SupPlant is an Internet of Trees solution dramatically reducing irrigation needs for thirsty crops

GreenTech

Agtech startup SupPlant‘s flagship product is, essentially, a Babel fish for plants: leveraging a set of hardware sensors, the plants can tell you whether they’ve been drinking enough water, or whether they could do with an additional sip or two.

In a world where under-watering has far more damaging results than over-watering, a non-tech-enabled farmer may be tempted to keep the soil wetter than it needs to — wasting a tremendous amount of precious water in the process. By carefully measuring the plants, and pairing their status with weather and soil data, it can give very precise watering needs. The company just raised $27 million to continue fertilizing and watering its own growth trajectory.

When the agricultural revolution happened 12,000 years ago, farmers started tracking how crops grew based on various weather patterns and broad-stroke variability in weather forecasting, etc. A lot of these patterns are being disrupted by climate change. 

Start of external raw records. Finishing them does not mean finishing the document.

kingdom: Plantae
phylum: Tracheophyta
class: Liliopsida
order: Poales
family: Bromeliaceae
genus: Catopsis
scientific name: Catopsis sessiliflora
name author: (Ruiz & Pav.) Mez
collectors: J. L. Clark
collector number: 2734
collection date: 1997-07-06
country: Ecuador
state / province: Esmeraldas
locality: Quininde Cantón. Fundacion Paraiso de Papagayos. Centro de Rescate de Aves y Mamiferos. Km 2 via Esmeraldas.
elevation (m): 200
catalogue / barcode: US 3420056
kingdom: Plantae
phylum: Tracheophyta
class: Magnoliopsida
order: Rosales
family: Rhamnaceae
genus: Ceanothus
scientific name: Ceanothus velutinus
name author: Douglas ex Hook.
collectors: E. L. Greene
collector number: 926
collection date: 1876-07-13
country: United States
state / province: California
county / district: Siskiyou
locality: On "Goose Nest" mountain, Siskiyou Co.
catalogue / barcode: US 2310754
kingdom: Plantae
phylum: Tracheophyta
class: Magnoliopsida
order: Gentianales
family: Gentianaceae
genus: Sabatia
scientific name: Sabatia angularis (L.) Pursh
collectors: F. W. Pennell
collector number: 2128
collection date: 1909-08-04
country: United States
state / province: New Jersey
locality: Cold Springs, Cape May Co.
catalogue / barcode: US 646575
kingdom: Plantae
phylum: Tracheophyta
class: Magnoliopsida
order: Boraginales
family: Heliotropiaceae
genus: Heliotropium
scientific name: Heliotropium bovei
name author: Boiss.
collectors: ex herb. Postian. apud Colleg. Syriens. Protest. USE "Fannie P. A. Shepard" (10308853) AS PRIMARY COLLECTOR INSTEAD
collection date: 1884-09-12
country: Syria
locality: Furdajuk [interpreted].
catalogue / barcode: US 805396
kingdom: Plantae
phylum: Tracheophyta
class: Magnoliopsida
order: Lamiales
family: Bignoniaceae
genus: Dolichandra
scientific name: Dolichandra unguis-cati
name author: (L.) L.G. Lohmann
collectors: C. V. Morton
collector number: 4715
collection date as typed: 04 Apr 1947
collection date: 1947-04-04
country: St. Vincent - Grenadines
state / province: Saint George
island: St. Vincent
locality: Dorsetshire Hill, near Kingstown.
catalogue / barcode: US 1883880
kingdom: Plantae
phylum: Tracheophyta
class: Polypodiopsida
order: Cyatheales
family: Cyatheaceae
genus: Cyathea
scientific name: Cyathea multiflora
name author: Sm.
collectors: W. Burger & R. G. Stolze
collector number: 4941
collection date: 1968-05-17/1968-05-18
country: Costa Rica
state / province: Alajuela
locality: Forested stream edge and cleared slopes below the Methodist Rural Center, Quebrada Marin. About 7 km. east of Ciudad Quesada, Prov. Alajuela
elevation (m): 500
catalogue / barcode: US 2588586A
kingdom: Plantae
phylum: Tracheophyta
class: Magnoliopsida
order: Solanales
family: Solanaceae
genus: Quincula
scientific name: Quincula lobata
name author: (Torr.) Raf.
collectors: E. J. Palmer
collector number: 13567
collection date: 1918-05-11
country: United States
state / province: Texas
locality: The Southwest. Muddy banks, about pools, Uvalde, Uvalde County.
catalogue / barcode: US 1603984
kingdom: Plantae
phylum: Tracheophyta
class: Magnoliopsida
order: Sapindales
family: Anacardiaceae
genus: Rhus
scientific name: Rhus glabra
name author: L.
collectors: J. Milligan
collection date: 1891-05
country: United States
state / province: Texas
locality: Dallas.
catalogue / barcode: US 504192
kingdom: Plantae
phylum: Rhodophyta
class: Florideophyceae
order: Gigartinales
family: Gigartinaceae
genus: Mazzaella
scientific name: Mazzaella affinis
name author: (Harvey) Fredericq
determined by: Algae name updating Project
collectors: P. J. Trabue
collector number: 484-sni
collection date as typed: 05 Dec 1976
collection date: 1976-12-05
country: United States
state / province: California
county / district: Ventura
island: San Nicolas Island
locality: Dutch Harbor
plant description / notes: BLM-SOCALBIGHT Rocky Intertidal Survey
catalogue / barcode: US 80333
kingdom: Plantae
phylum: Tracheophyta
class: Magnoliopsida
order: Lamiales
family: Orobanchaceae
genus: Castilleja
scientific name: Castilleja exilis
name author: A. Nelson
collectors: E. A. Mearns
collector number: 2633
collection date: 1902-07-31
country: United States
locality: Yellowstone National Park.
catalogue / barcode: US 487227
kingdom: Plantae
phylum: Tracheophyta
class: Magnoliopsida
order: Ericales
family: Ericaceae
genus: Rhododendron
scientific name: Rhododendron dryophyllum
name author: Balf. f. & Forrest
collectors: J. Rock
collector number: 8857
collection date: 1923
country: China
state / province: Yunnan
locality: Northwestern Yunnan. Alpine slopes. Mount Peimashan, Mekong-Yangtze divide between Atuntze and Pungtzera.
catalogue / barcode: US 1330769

“The ability to make decisions based on seasonality of the weather is literally getting lost — that’s where we come in. By sensing the plant we can identify exactly what it needs regardless of the season,” explains Ori Ben Ner, CEO, and founder at SupPlant, who is a third-generation farmer. He admits that his grandfather — who is 91 this year and still grows onions, watermelons and corn — would barely recognize what he does as farming. 

The company has two products: a software-only solution and a hardware-and-software product. The hardware product measures one plant per 25 acres or so, and uses this data to extrapolate the needs of all the crops in the field. The solution uses five different sensors — deep soil, shallow soil, trunk, leaf and fruit. Each of the sensors feeds data into an algorithm, which also takes into consideration weather patterns, weather forecasts, soil information and other proprietary data, to give advice about how to water crops strategically over the next 10 to 14 days.

“We learned the specific patterns of the trunk and — later on the season — of the fruit itself through tweaking the irrigation recommendations that we’re giving. Our system learns the optimal patterns and irrigation regimes. It keeps the plant and fruit on the maximized growth pattern that the plant is capable of,” explains Ben Ner. “From there, it starts to get into specifics of their specific regimes to increase sugar levels. For wine grape growers, for example, you want to stress the plant at a certain time, three weeks from now, to encourage the plant to accumulate sugar. The more sugar in the grape, the better the wine. Basically, the end result is dramatic enhancements of yields. Our main goal is to increase and enhance produce, but the byproduct is that we save a lot of water.”

The company closed a $27 million round led by Red Dot Capital, with participation from strategic philanthropy investors Menomadin Foundation, Smart Agro Fund, Maor Investments and others. The round brings SupPlants’s total funding to date to more than $46 million. The company currently has 70 or so employees and is planning to grow to more than 100 this year.

In addition to the hardware-based product, the company recently launched an API product, a sensor-less technology that has served 500,000 maize farmers in Kenya over the last season. SupPlant is making its technology available to these smallholder farmers by changing the basic concept of irrigation methods. The new technology is designed for the world’s 450 million small growers. In 2022, SupPlant’s aim is to get more than a million African and Indian smallholders on its platform.

The SupPlant app can help farmers figure out how to respond to extreme weather events to help give plants as good a chance to thrive as possible. Image Credits: SupPlant

“After a couple of years on the market, and with tens of thousands of sensors deployed, we have millions of irrigation events, covering more than 33 crops, with over 200 varieties in any geography you can imagine, and in every climate condition you can imagine. So the fundamental value of the product today is the fact that we own the most unique database of irrigation on Earth. The hardware will be an enabler for that,” explains Ben Ner. Obviously, the hardware solution is more accurate than software alone, but as the company gathers more and more data, it is able to extrapolate how various crops will perform. “Our main markets — that is, where most of the sales teams are located — are Australia, Mexico, South Africa and Argentina. We are just on the verge after a super successful proof-of-concept, of signing 100% of the dates in UAE. That comprises 2.1 million trees. Our solution enables the UAE to save 70% of its water consumption. The amount that we are able to save per tree is the consumption of 10 people in the Emirates — one of the aridest places on Earth.”

Update: A previous version of this article listed total funds raised at $45 million. That has been corrected to $46 million.